▶ **WORK TO COMPLETE**:
#1 In the article on Steward's hospital funding, copy the passage word for word, starting with "The hospital system seeks" and going on through "costs, according to the filing.".
#2 Answer these questions from the article on Steward's hospital funding:
(a) How many Steward-owned hospitals in Massachusetts will receive the state funding?
(b) What is the second tranche of payments conditioned on?
(c) About how much did Steward lose operating the "going concern hospitals" in the first five months of the year?

(DOCUMENT PASSAGE)

Massachusetts to Give Steward $30 Million to Keep Hospitals Open

July 29, 2024, 7:21 PM UTC

Bankrupt Steward Health Care System LLC reached an agreement with Massachusetts to receive $30 million through state-sponsored programs to keep its hospitals running as they transition to new ownership.

The state agreed to provide the funding to all eight Steward-owned hospitals in Massachusetts, which participate in the state’s Medicaid program, or MassHealth, the company said in a July 26 filing in the US Bankruptcy Court for the Southern District of Texas. The hospitals can use the funds only for working capital, patient care, and employee salaries in the state, the filing notes.

The payments will be released in two tranches, according to the filing. The first tranche is conditioned on the execution of sale agreements to acquire Steward’s five Massachusetts “going concern hospitals"—those financially stable enough to continue operating—and the land beneath them. The second tranche is conditioned on the bankruptcy court’s approval of the sale of those hospitals.

Steward, the nation’s largest for-profit hospital system, received bids on six of its eight Massachusetts hospitals, the company said. The state’s payments will “support the sale and orderly transition” of the hospitals to new operators and help mitigate Steward’s operating losses, according to the filing.

Steward lost about $63 million operating the “going concern hospitals” in the first five months of the year and has “insufficient liquidity to continue funding the losses,” the company said in the filing. Also, Steward’s previously court-approved financing budget does not allow for the hospital system to fund the hospitals after July 31, Steward noted.

The hospital system seeks court approval to close Carney Hospital and Nashoba Valley Medical Center, which received “little interest from bidders,” Steward said in the filing. Those hospitals will receive a total of nearly $4.9 million and $270,000, respectively, but the money cannot be used for closure costs, according to the filing.

(End DOCUMENT PASSAGE)
(DATASET EXTRACT)

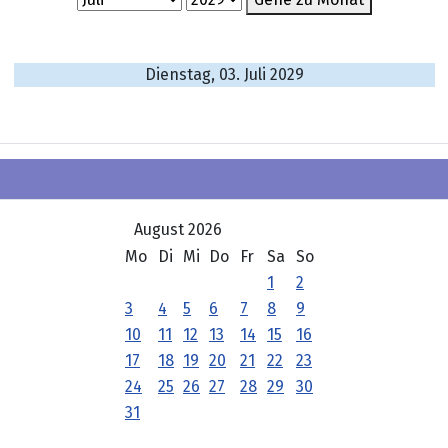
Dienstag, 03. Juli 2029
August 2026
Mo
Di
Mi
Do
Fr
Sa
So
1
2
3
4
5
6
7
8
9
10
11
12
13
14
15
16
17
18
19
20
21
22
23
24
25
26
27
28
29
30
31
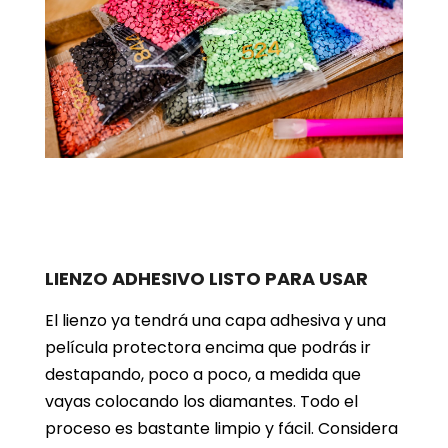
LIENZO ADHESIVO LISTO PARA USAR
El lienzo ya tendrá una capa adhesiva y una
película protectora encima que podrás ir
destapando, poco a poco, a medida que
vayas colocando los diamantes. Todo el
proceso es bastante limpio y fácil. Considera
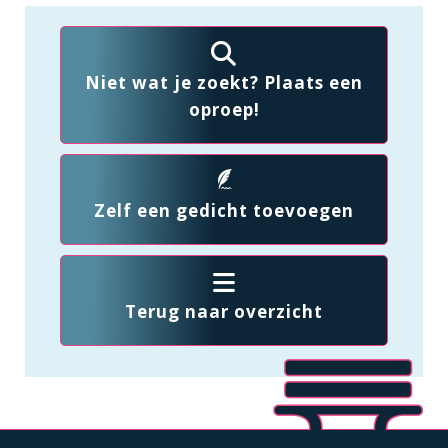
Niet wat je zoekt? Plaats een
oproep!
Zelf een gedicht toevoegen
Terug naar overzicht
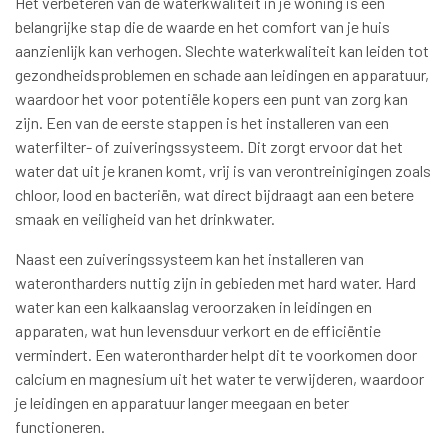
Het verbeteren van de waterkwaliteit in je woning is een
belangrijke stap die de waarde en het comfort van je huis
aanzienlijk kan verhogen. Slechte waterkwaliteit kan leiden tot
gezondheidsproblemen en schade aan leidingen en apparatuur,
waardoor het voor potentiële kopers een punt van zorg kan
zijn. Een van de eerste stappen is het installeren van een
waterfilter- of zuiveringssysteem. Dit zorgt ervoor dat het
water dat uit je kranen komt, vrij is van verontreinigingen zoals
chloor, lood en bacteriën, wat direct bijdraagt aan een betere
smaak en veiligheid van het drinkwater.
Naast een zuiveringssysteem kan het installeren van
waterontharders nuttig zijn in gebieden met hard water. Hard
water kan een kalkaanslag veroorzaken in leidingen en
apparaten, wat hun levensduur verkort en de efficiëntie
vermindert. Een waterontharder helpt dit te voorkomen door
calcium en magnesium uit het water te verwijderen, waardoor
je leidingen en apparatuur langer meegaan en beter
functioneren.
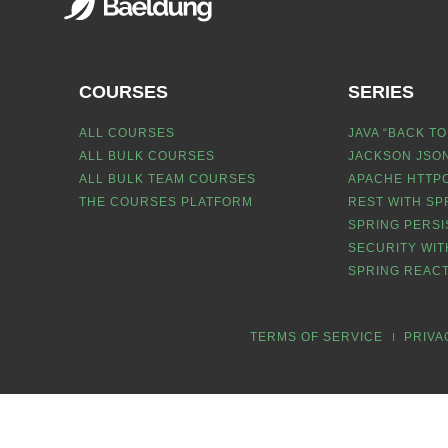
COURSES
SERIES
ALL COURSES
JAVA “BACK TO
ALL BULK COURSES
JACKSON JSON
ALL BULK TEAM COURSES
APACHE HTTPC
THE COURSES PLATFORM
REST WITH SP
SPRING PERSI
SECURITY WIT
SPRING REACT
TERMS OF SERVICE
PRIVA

(End DATASET EXTRACT)

▶ **TASK SOLUTIONS**:
#1
The hospital system seeks court approval to close Carney Hospital and Nashoba Valley Medical Center, which received “little interest from bidders,” Steward said in the filing. Those hospitals will receive a total of nearly $4.9 million and $270,000, respectively, but the money cannot be used for closure costs, according to the filing.

#2
(a) Eight.
(b) The bankruptcy court's approval of the sale of those hospitals.
(c) About $63 million.